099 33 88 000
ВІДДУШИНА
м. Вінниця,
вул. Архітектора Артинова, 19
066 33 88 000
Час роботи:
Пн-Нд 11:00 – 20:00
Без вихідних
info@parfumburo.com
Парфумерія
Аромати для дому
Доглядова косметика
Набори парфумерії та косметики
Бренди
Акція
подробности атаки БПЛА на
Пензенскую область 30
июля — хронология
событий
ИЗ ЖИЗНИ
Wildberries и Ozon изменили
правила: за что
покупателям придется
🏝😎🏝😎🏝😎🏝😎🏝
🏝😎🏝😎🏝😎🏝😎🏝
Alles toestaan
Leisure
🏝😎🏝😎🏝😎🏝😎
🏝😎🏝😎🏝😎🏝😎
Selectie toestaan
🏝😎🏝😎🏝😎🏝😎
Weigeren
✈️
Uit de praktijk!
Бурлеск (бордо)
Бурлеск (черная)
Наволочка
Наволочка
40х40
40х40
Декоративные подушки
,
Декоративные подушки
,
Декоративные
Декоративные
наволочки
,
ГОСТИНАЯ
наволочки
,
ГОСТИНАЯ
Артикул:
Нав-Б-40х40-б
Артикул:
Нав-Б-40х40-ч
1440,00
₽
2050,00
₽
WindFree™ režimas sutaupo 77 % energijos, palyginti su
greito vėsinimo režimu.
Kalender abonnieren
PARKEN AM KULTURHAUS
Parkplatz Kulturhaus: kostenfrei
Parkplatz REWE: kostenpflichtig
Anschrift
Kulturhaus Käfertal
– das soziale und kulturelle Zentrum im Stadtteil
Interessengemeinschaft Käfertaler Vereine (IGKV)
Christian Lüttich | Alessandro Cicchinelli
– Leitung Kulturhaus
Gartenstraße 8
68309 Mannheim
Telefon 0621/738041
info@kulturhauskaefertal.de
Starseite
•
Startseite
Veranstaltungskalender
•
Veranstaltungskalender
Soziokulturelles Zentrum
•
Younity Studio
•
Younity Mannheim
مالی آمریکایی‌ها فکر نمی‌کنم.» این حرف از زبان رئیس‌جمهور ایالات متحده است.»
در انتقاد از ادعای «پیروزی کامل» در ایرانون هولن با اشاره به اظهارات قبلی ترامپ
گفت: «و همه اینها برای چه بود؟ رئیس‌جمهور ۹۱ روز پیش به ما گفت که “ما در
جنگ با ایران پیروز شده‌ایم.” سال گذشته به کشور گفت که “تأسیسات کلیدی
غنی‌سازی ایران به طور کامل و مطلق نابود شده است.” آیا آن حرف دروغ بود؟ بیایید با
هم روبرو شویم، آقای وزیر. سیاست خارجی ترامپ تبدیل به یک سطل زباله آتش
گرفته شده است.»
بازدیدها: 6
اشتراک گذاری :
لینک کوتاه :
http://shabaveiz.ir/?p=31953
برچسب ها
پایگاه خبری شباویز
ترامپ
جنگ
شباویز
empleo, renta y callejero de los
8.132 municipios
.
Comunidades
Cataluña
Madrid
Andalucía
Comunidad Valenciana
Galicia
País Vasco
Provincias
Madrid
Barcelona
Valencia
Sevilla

» Task details: Output the lines from the first one up to and including the line with "WindFree™ režimas sutaupo" as a Markdown table with the columns Row and Line, numbering each row and leaving out blank lines.

» Completed exercise:
| Row | Line |
|---|---|
| 1 | 099 33 88 000 |
| 2 | ВІДДУШИНА |
| 3 | м. Вінниця, |
| 4 | вул. Архітектора Артинова, 19 |
| 5 | 066 33 88 000 |
| 6 | Час роботи: |
| 7 | Пн-Нд 11:00 – 20:00 |
| 8 | Без вихідних |
| 9 | info@parfumburo.com |
| 10 | Парфумерія |
| 11 | Аромати для дому |
| 12 | Доглядова косметика |
| 13 | Набори парфумерії та косметики |
| 14 | Бренди |
| 15 | Акція |
| 16 | подробности атаки БПЛА на |
| 17 | Пензенскую область 30 |
| 18 | июля — хронология |
| 19 | событий |
| 20 | ИЗ ЖИЗНИ |
| 21 | Wildberries и Ozon изменили |
| 22 | правила: за что |
| 23 | покупателям придется |
| 24 | 🏝😎🏝😎🏝😎🏝😎🏝 |
| 25 | 🏝😎🏝😎🏝😎🏝😎🏝 |
| 26 | Alles toestaan |
| 27 | Leisure |
| 28 | 🏝😎🏝😎🏝😎🏝😎 |
| 29 | 🏝😎🏝😎🏝😎🏝😎 |
| 30 | Selectie toestaan |
| 31 | 🏝😎🏝😎🏝😎🏝😎 |
| 32 | Weigeren |
| 33 | ✈️ |
| 34 | Uit de praktijk! |
| 35 | Бурлеск (бордо) |
| 36 | Бурлеск (черная) |
| 37 | Наволочка |
| 38 | Наволочка |
| 39 | 40х40 |
| 40 | 40х40 |
| 41 | Декоративные подушки |
| 42 | , |
| 43 | Декоративные подушки |
| 44 | , |
| 45 | Декоративные |
| 46 | Декоративные |
| 47 | наволочки |
| 48 | , |
| 49 | ГОСТИНАЯ |
| 50 | наволочки |
| 51 | , |
| 52 | ГОСТИНАЯ |
| 53 | Артикул: |
| 54 | Нав-Б-40х40-б |
| 55 | Артикул: |
| 56 | Нав-Б-40х40-ч |
| 57 | 1440,00 |
| 58 | ₽ |
| 59 | 2050,00 |
| 60 | ₽ |
| 61 | WindFree™ režimas sutaupo 77 % energijos, palyginti su |